Brief Thoughts on Difficulty in Pokemon

It is often regarded as a flaw in Pokemon that the player can beat the game by over-leveling one insanely strong Pokemon.  (In fact, trainer compositions in later games sometimes reward this.)  If the player plays these games “fair” they are usually quite difficult. (1)  If, on the other hand, the player only uses one Pokemon in every single fight, it will quickly grow into a behemoth that can curb-stomp any opponent in the player’s way.  Type differences do not matter when you have a 20 level advantage.

A common take on this design feature is that it is poor design.  Players who wish to play optimally feel compelled to suffer an inferior play experience.  The game played this way lacks a lot of the fun, variety, and charm of the series.  The player will knock out opposing Pokemon in a single blow, meaning no new Pokemon can be captured.  The excitement of learning new moves will be drastically less frequent, and the player will only see one set of moves throughout the entire game.  And so on.

But I question the assertion that this is bad design.  I think it serves a number of purposes.  Firstly, it serves as an organic “easy mode” for newer players.  The fact that a four year old child can play and enjoy Pokemon by using only their cute starter that turns into a cool dinosaur is not a mistake.  Yes, this cuts out monster capturing, but that also means a player does not need to master the nuances of those systems in order to complete the game and get what all the fuss is about.

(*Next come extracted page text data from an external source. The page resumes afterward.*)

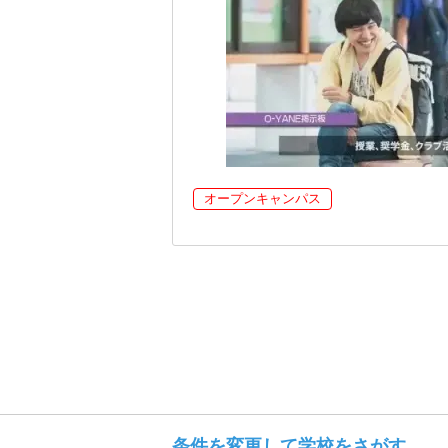
オープンキャンパス
条件を変更して学校をさがす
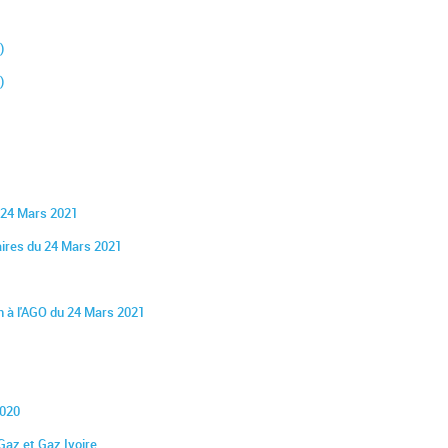
)
)
 24 Mars 2021
aires du 24 Mars 2021
n à l'AGO du 24 Mars 2021
2020
 Gaz et Gaz Ivoire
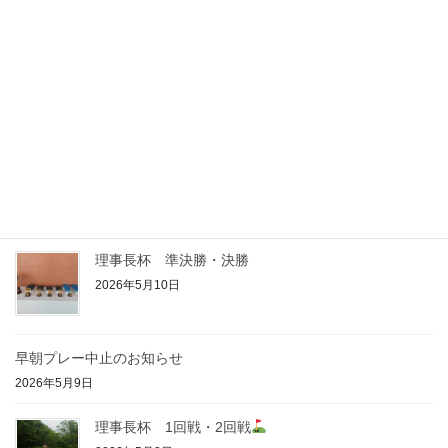
早朝プレー中止のお知らせ
2026年6月10日
早朝・薄暮プレー中止のお知らせ
2026年6月3日
早朝・薄暮プレー中止のお知らせ
2026年5月21日
理事長杯 準決勝・決勝
2026年5月10日
早朝プレー中止のお知らせ
2026年5月9日
理事長杯 1回戦・2回戦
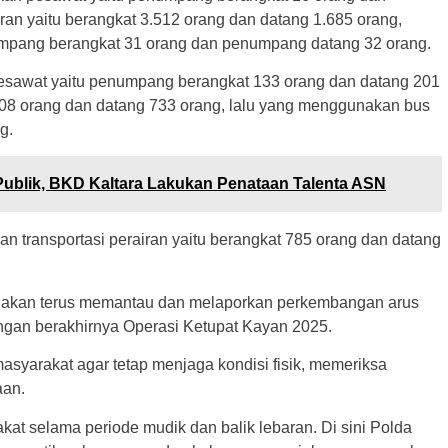
ran yaitu berangkat 3.512 orang dan datang 1.685 orang,
pang berangkat 31 orang dan penumpang datang 32 orang.
esawat yaitu penumpang berangkat 133 orang dan datang 201
1.108 orang dan datang 733 orang, lalu yang menggunakan bus
g.
Publik, BKD Kaltara Lakukan Penataan Talenta ASN
n transportasi perairan yaitu berangkat 785 orang dan datang
ran akan terus memantau dan melaporkan perkembangan arus
engan berakhirnya Operasi Ketupat Kayan 2025.
syarakat agar tetap menjaga kondisi fisik, memeriksa
aan.
kat selama periode mudik dan balik lebaran. Di sini Polda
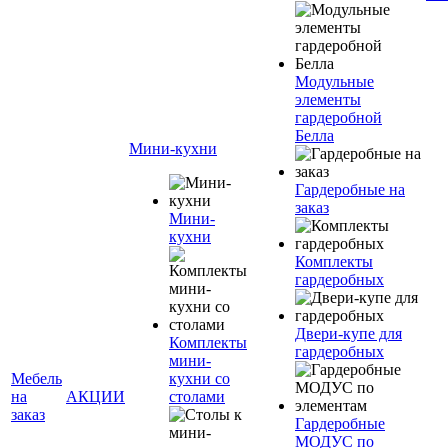
Модульные
элементы
гардеробной
Белла
Мини-кухни
Гардеробные на
заказ
Мини-
кухни
Комплекты
гардеробных
Двери-купе для
Комплекты
гардеробных
мини-
Мебель
кухни со
на
АКЦИИ
столами
заказ
Гардеробные
МОДУС по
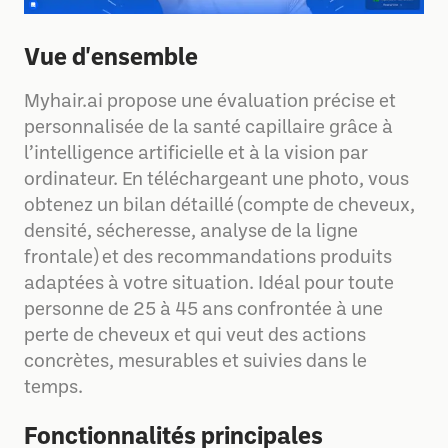
Vue d'ensemble
Myhair.ai propose une évaluation précise et
personnalisée de la santé capillaire grâce à
l’intelligence artificielle et à la vision par
ordinateur. En téléchargeant une photo, vous
obtenez un bilan détaillé (compte de cheveux,
densité, sécheresse, analyse de la ligne
frontale) et des recommandations produits
adaptées à votre situation. Idéal pour toute
personne de 25 à 45 ans confrontée à une
perte de cheveux et qui veut des actions
concrètes, mesurables et suivies dans le
temps.
Fonctionnalités principales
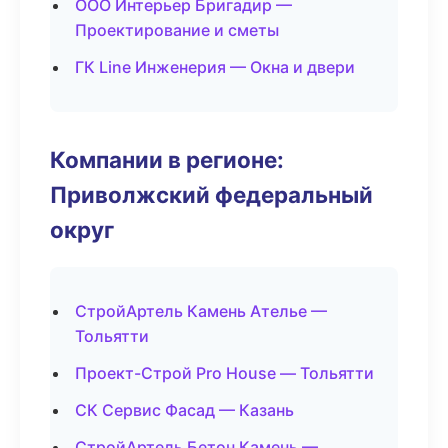
ООО Интерьер Бригадир —
Проектирование и сметы
ГК Line Инженерия — Окна и двери
Компании в регионе:
Приволжский федеральный
округ
СтройАртель Камень Ателье —
Тольятти
Проект-Строй Pro House — Тольятти
СК Сервис Фасад — Казань
СтройАртель Бетон Камень —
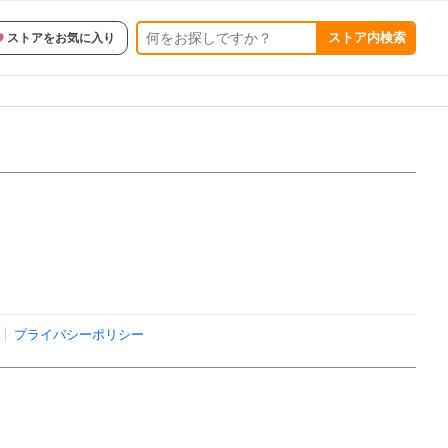
ストア内検索
ストアをお気に入り
プライバシーポリシー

Furthermore, I argue that it is actually good design insofar as it reinforces the themes of the series.  You can get to know a lot of Pokemon, master their strengths and weaknesses, and build a team out of them, sure.  Or, you can just be super best friends with your favorite one, and the two of you can take on the entire world together and win.  That is perfectly in keeping with the themes and core fantasy of the series.  This is not a design flaw.  It is a well-considered feature, and should remain in the series.


1. In the earlier gens this difficulty came in the form of long, exhausting gauntlets of trainers and wild Pokemon.  The game alternated routes full of hostile trainers with huge teams and caves with a uniformly ridiculous encounter rate.  In more recent gens this difficulty comes from fiendish gym leader battles that subvert common weaknesses of their type.  In Alola it manifests as game systems designed to intentionally frustrate the player and waste their time.